# AC in your car



## hemi (Jul 25, 2006)

When the man at the auto repair shop told me that it would 

cost $1400 to fix my car's air conditioning, 

I just laughed at him and said, "I can 

fix it myself for a whole lot less than that!" 

MY MOMMA DIDN'T RAISE NO FOOL !!!!!!! 


View attachment $ac-car.jpg


----------



## Kacey (Jul 25, 2006)

This is just *too* funny!  :rofl:  :lfao:


----------



## Xue Sheng (Jul 25, 2006)

Very funny :lol: 

And yet very sad, it brings back way to many memories from when I use to be an auto mechanic. :erg:


----------



## Cruentus (Jul 25, 2006)

Whats funny is that my truck has no AC, so I have a portable unit hooked up out the back window.

I use an RV battery instead of the standard battery with an inverter, though...


----------



## Cruentus (Jul 25, 2006)

And no, I am not kidding about my truck.

However, I should mention that the AC unit isn't sticking out the window, and it is actually for my SAR dog when he travels with me; he's in my truck bed usually, which has a cap, and he is in his crate with the AC.

I should also mention that the truck isn't my only vehicle.

So....I am only somewhat white trash... :lol:


----------



## Andy Moynihan (Jul 25, 2006)

Yes, my truck has AC and I like it very much.


----------



## hemi (Jul 25, 2006)

Tulisan said:
			
		

> I am only somewhat white trash... :lol:


 

I like the term Redneck LMAO


----------



## terryl965 (Jul 25, 2006)

That is too funny.
Terry


----------



## stone_dragone (Jul 25, 2006)

:roflmao: :lfao: :roflmao:


----------



## Cruentus (Jul 25, 2006)

I am not worthy of redneck status yet.... otherwise I would tell you that the AC unit in the truck bed was for my wife so I could keep my dog cage in the front... :uhyeah:

Also... to fully achieve redneck status, I would have to say that the truck isn't my only vehicle because I have 5 broken down vehicles in my front yard... :lol:

I can go on with this all day...


----------



## Rich Parsons (Jul 25, 2006)

Tulisan said:
			
		

> I am not worthy of redneck status yet.... otherwise I would tell you that the AC unit in the truck bed was for my wife so I could keep my dog cage in the front... :uhyeah:
> 
> Also... to fully achieve redneck status, I would have to say that the truck isn't my only vehicle because I have 5 broken down vehicles in my front yard... :lol:
> 
> I can go on with this all day...




Paul it is not just a life style, it is a way of life, and I think you are up for "BOTH"   :lol:


----------



## Rich Parsons (Jul 25, 2006)

2004hemi said:
			
		

> When the man at the auto repair shop told me that it would
> 
> cost $1400 to fix my car's air conditioning,
> 
> ...




I think the Generator and AC unit might be worth more than the car. 
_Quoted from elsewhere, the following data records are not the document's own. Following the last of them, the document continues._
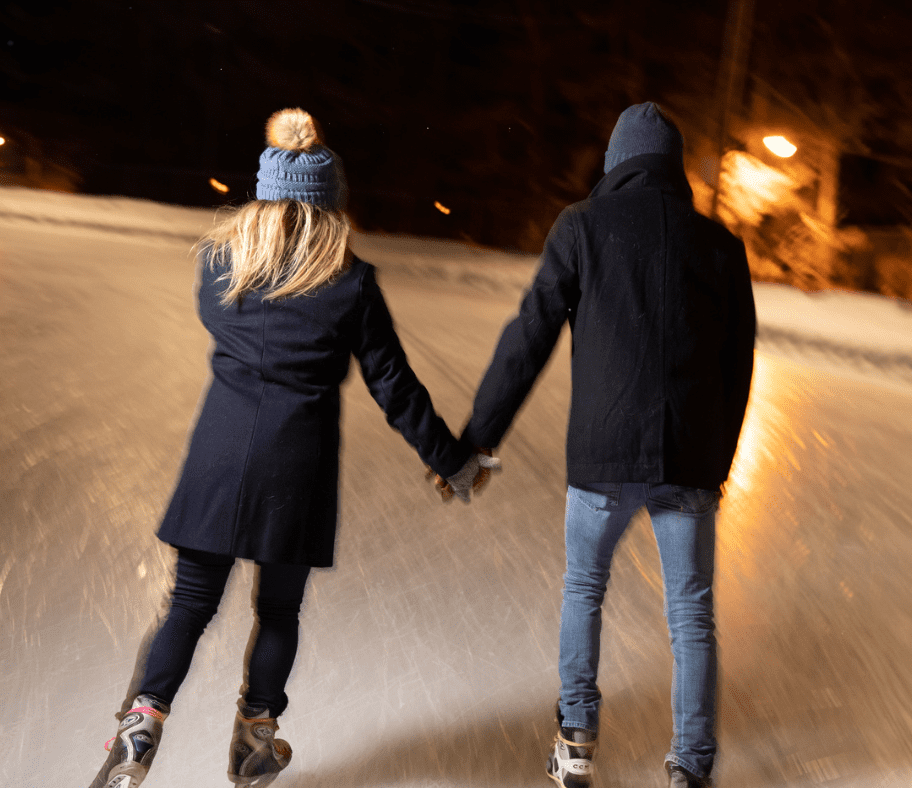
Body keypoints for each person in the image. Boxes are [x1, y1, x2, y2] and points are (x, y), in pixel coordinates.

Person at [87, 108, 497, 788]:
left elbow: (220, 317)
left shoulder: (221, 266)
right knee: (277, 611)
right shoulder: (351, 283)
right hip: (296, 467)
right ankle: (255, 743)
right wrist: (450, 460)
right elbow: (393, 386)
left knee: (189, 603)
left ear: (264, 194)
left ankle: (138, 734)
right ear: (331, 206)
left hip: (220, 455)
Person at [460, 103, 756, 788]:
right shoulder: (719, 245)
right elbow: (737, 364)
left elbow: (529, 336)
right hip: (687, 457)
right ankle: (692, 765)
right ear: (674, 168)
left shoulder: (581, 227)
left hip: (602, 454)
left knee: (584, 590)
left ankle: (575, 745)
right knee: (692, 615)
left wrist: (477, 438)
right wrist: (718, 460)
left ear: (616, 163)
When all they had to do was spend the $20 and go out and get the Car vents that are solar powered.


----------



## terryl965 (Jul 25, 2006)

What does a redneck and hillbilly have in common?
Terry


----------



## Rich Parsons (Jul 25, 2006)

terryl965 said:
			
		

> What does a redneck and hillbilly have in common?
> Terry



Aunt and Uncle and Mom and Dad for they are the same?


----------



## Cruentus (Jul 25, 2006)

Rich Parsons said:
			
		

> I think the Generator and AC unit might be worth more than the car.
> 
> When all they had to do was spend the $20 and go out and get the Car vents that are solar powered.


 
So...do those things actually work? Maybe I can get them if they do and save the AC unit for special occasions only (you know, the kind that requires me to put pants on).


----------



## Shaolinwind (Jul 26, 2006)

I travel exclusively by motorcycle.. In this 115 degree weather I really wish AC was possible.  That and I'd love a moonroof.


----------



## Rich Parsons (Jul 26, 2006)

Tulisan said:
			
		

> So...do those things actually work? Maybe I can get them if they do and save the AC unit for special occasions only (you know, the kind that requires me to put pants on).




I have no idea if they work or not.

But I have my doubts if you only place one in and the car sits in the sun so that it goes from one side to antoher.  Also I think the striping they provide from the pictures would not be "safe" and would offer an "window" for entry into the vehicle. 

But once again not having seen one only seen them on TV and knowing some stuff about cars, I put two and two together to get three.


----------



## Carol (Jul 26, 2006)

Rich Parsons said:
			
		

> I have no idea if they work or not.
> 
> But I have my doubts if you only place one in and the car sits in the sun so that it goes from one side to antoher. Also I think the striping they provide from the pictures would not be "safe" and would offer an "window" for entry into the vehicle.
> 
> But once again not having seen one only seen them on TV and knowing some stuff about cars, I put two and two together to get three.


 
I think you made 4, Rich  

A website for one of these fans says it will "reduce the temperature of your car, but not cool it.

http://www.rewci.com/sopocavesy.html

It will take out some of the stuffy air, but it can't counteract the heatload on the inside of the car.    Techincally, if the interior temp of car can be dropped from 130F to 125F, that's reducing the temperature.  Unfortunately, an interior temp of 125F is still pretty dang hot.


----------